I Have run into a few examples of managing threads with the threading module (using Python 2.6).
What I am trying to understand is how is this example calling the "run" method and where. I do not see it anywhere. The ThreadUrl class gets instantiated in the main() function as "t" and this is where I would normally expect the code to start the "run" method.
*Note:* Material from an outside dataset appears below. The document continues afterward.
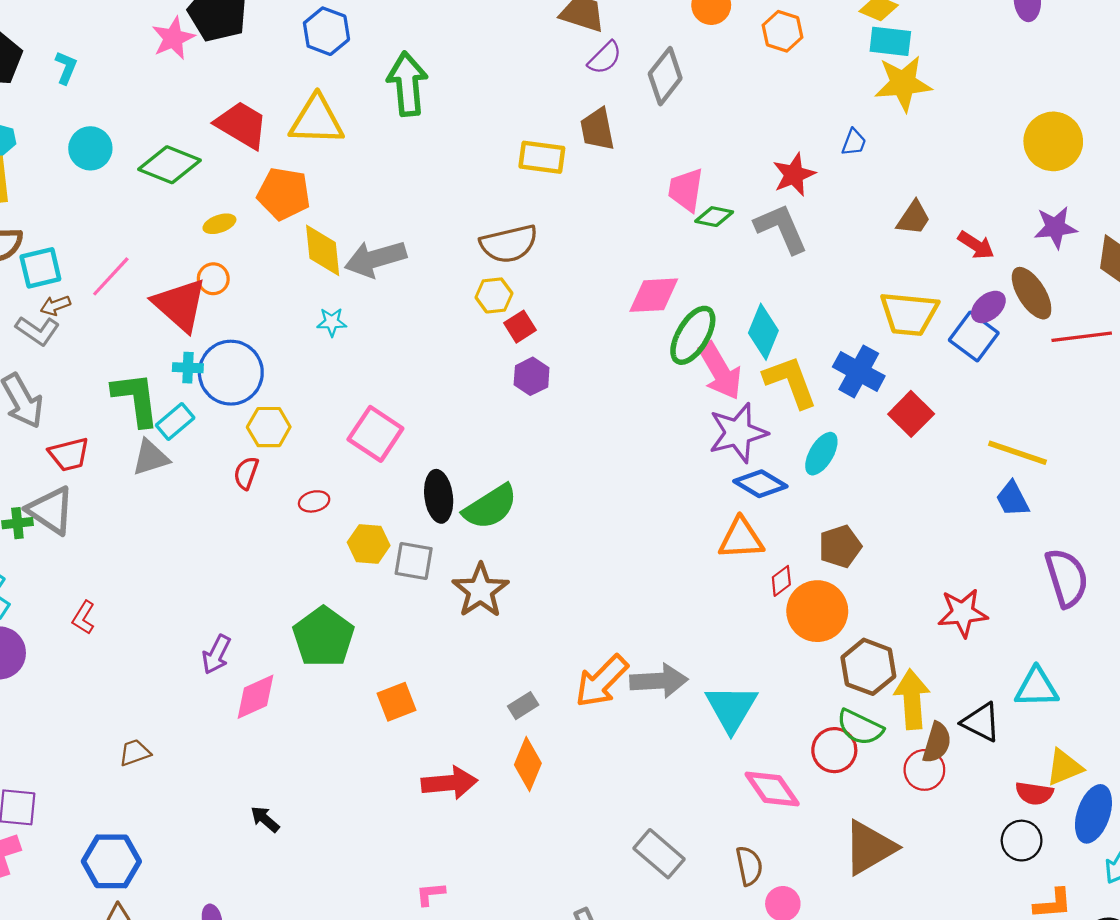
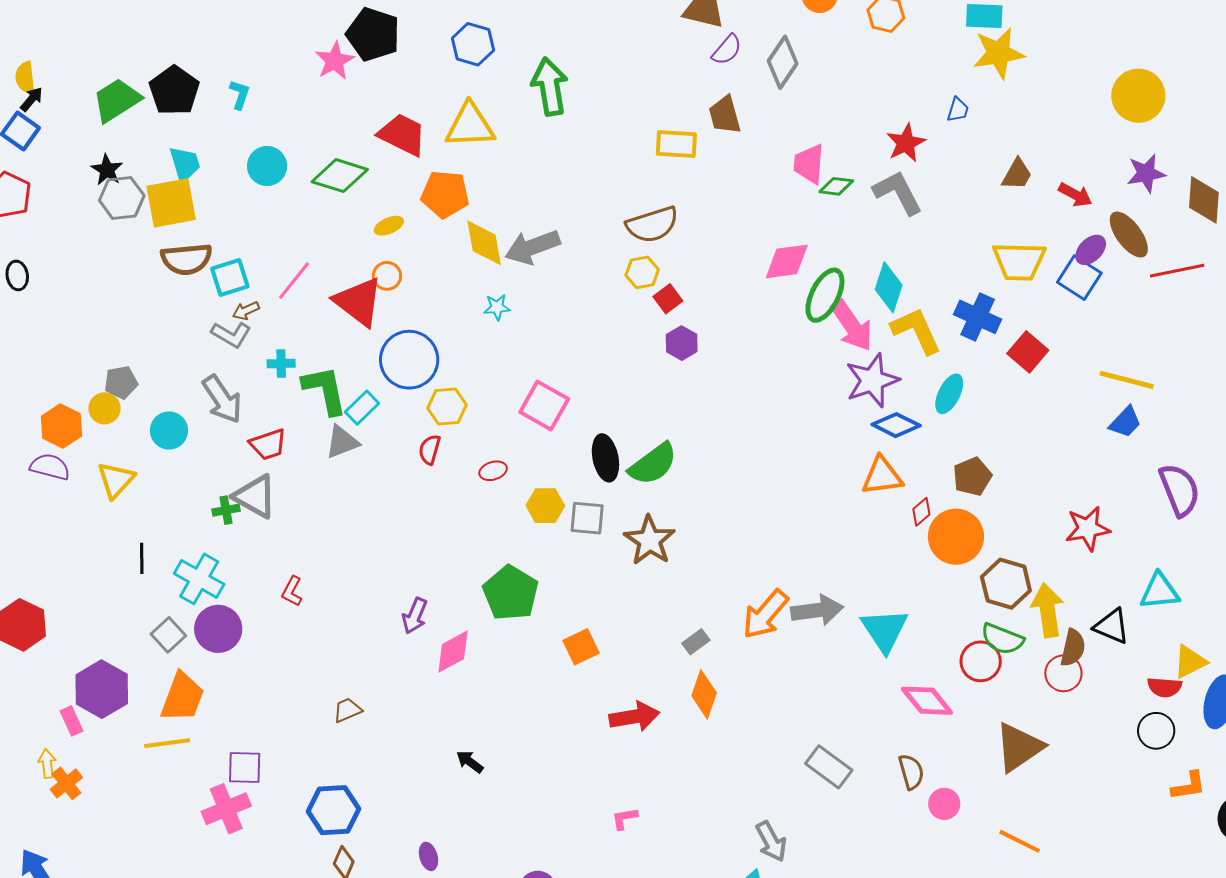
cyan cross: (188, 368) -> (281, 364), moved
blue trapezoid: (1013, 499) -> (1125, 422), turned -105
Maybe this is not the preferred way of working with threads? Please enlighten me:
#!/usr/bin/env python
import Queue
import time
import urllib2
import threading
import datetime
hosts = ["http://example.com/", "http://www.google.com"]
queue = Queue.Queue()
class ThreadUrl(threading.Thread):
"""Threaded Url Grab"""
def __init__(self, queue):
threading.Thread.__init__(self)
self.queue = queue
def run(self):
while True:
#grabs host from queue
host = self.queue.get()
#grabs urls of hosts and prints first 1024 bytes of page
url = urllib2.urlopen(host)
print url.read(10)
#signals to queue job is done
self.queue.task_done()
start = time.time()
def main():
#spawn a pool of threads, and pass them queue instance
for i in range(1):
t = ThreadUrl(queue)
t.setDaemon(True)
t.start()
for host in hosts:
queue.put(host)
queue.join()
main()
print "Elapsed time: %s" % (time.time() - start)
Per the pydoc:
Thread.start()
Start the thread’s activity.
It must be called at most once per thread object. It arranges for the object’s run() method to be invoked in a separate thread of control.
This method will raise a RuntimeException if called more than once on the same thread object.
The way to think of python Thread
objects is that they take some chunk of python code that is written synchronously (either in the run
method or via the target
argument) and wrap it up in C code that knows how to make it run asynchronously. The beauty of this is that you get to treat start
like an opaque method: you don't have any business overriding it unless you're rewriting the class in C, but you get to treat run
very concretely. This can be useful if, for example, you want to test your thread's logic synchronously. All you need is to call t.run()
and it will execute just as any other method would.